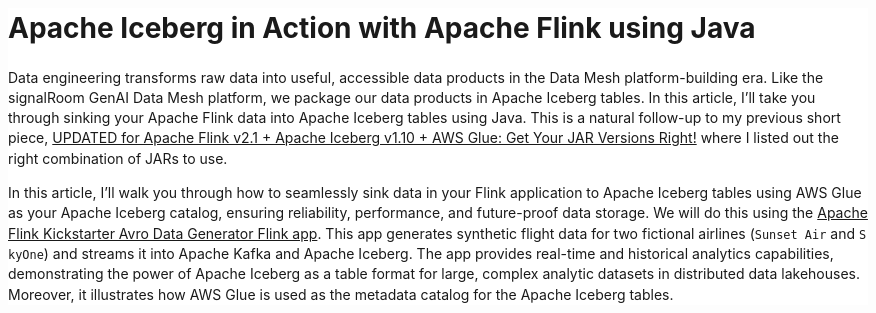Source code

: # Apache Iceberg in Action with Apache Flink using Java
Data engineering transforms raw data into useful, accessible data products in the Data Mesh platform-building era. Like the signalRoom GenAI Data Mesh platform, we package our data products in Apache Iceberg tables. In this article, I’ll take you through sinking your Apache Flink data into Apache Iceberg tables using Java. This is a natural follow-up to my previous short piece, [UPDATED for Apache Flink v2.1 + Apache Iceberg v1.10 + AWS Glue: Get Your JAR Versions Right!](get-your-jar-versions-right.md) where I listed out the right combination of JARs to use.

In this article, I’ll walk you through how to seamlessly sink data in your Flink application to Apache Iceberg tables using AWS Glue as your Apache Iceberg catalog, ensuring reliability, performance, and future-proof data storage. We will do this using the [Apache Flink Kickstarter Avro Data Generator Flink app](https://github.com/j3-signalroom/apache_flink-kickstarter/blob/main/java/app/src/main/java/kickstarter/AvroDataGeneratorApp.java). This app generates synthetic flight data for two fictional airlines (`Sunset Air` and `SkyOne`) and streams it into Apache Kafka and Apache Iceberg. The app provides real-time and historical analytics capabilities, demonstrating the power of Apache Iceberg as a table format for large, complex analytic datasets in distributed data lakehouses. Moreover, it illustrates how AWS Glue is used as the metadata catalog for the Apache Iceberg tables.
...
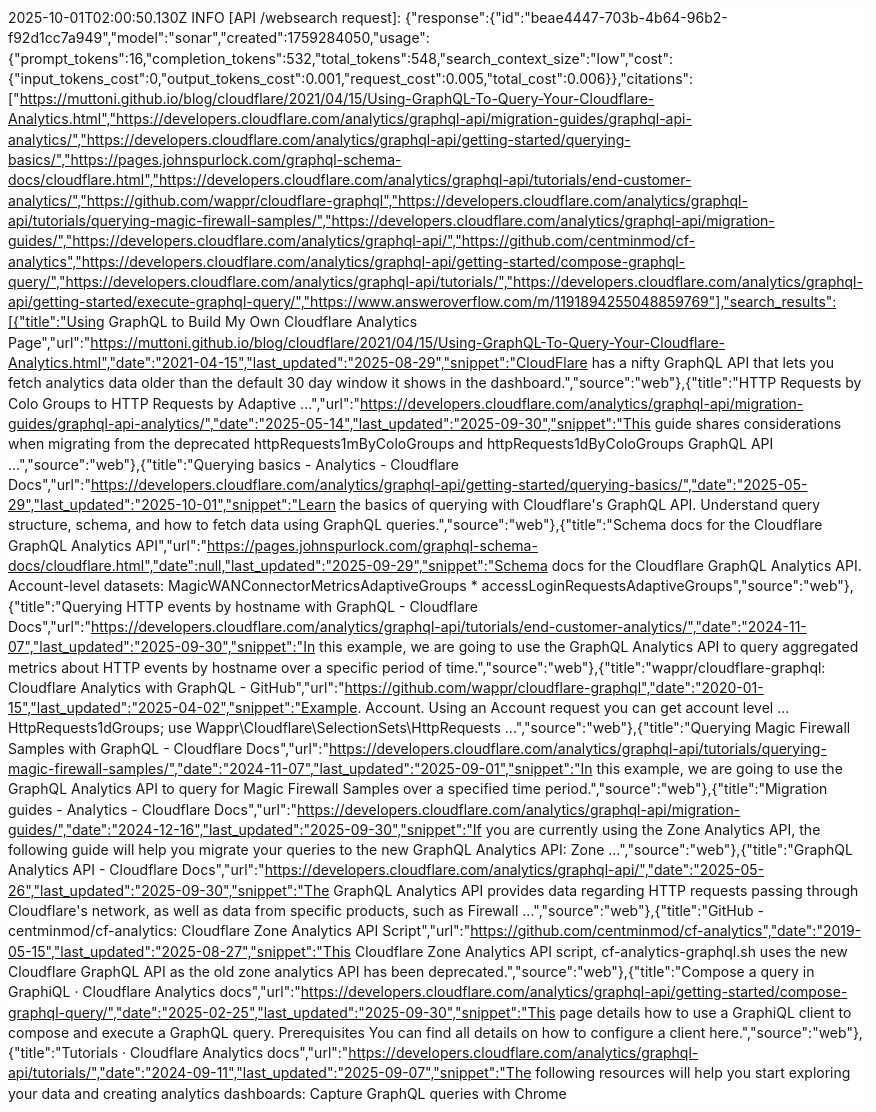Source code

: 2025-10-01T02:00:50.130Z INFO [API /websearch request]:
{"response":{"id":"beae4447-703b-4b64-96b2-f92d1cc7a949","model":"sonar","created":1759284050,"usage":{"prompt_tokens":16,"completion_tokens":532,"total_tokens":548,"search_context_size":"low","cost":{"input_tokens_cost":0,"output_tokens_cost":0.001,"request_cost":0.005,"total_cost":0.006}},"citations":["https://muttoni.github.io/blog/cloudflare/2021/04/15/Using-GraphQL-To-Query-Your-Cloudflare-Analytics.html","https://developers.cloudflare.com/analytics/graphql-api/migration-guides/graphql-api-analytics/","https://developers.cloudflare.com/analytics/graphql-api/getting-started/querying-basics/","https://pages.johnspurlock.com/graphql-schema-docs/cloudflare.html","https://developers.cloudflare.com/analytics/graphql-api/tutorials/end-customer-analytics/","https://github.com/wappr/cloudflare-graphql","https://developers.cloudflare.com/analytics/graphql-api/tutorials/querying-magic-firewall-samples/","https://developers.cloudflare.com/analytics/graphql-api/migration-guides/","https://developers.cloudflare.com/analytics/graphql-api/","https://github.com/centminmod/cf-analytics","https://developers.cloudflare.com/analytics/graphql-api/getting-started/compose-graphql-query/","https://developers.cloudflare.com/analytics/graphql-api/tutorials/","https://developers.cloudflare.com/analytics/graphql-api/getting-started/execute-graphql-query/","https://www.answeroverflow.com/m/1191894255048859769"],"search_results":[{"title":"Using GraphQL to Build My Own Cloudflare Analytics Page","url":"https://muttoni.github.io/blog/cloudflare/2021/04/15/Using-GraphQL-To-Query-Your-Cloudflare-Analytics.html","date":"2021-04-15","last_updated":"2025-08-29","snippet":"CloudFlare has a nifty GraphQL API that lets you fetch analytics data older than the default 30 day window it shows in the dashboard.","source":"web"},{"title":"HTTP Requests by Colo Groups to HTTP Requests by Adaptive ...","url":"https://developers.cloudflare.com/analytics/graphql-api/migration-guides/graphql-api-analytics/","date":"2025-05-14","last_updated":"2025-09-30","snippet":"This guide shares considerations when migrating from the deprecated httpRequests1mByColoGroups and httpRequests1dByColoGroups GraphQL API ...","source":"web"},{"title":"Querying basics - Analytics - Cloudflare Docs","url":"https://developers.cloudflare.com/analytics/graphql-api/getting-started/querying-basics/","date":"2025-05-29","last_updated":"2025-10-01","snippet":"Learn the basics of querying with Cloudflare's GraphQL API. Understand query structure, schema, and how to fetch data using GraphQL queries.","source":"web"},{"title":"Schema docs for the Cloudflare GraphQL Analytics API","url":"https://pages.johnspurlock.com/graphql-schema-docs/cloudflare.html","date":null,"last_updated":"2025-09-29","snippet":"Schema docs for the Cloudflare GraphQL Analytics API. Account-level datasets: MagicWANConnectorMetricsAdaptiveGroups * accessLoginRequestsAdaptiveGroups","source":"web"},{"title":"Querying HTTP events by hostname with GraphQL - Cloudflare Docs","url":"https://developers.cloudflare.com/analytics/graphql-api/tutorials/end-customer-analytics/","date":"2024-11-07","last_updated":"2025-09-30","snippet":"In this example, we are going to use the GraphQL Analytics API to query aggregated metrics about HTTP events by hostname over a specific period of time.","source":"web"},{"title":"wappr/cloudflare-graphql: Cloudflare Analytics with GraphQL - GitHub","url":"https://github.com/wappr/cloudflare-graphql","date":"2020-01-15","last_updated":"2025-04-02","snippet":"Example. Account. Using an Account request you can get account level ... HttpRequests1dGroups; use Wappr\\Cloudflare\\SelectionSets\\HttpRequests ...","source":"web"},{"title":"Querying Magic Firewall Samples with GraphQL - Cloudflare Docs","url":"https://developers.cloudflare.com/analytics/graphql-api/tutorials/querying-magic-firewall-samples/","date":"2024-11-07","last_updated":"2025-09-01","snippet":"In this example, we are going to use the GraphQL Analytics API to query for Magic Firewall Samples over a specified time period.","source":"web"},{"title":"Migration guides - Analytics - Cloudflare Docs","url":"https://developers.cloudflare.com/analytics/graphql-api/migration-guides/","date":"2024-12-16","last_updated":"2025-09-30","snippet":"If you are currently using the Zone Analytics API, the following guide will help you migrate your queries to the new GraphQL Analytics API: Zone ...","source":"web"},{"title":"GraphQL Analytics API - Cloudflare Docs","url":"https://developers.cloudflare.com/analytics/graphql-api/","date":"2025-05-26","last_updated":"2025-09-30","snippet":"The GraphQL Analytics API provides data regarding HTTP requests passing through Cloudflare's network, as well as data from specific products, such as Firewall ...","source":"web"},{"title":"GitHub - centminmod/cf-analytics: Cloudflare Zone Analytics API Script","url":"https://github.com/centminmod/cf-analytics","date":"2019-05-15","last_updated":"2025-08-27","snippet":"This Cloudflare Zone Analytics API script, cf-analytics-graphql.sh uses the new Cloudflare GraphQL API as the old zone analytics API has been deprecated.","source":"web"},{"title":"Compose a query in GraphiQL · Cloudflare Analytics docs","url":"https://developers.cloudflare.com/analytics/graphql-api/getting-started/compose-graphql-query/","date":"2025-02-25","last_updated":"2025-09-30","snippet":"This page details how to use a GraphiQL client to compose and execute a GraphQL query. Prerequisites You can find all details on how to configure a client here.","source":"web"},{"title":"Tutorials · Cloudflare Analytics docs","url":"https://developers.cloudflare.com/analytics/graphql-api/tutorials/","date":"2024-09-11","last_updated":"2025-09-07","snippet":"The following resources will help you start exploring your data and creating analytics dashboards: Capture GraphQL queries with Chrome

• YOUR TASK: Reproduce verbatim the records from the line containing "Flink using Java" to the line containing "Data engineering transforms", inclusive of both lines.

• THE ANSWER:
: # Apache Iceberg in Action with Apache Flink using Java
Data engineering transforms raw data into useful, accessible data products in the Data Mesh platform-building era. Like the signalRoom GenAI Data Mesh platform, we package our data products in Apache Iceberg tables. In this article, I’ll take you through sinking your Apache Flink data into Apache Iceberg tables using Java. This is a natural follow-up to my previous short piece, [UPDATED for Apache Flink v2.1 + Apache Iceberg v1.10 + AWS Glue: Get Your JAR Versions Right!](get-your-jar-versions-right.md) where I listed out the right combination of JARs to use.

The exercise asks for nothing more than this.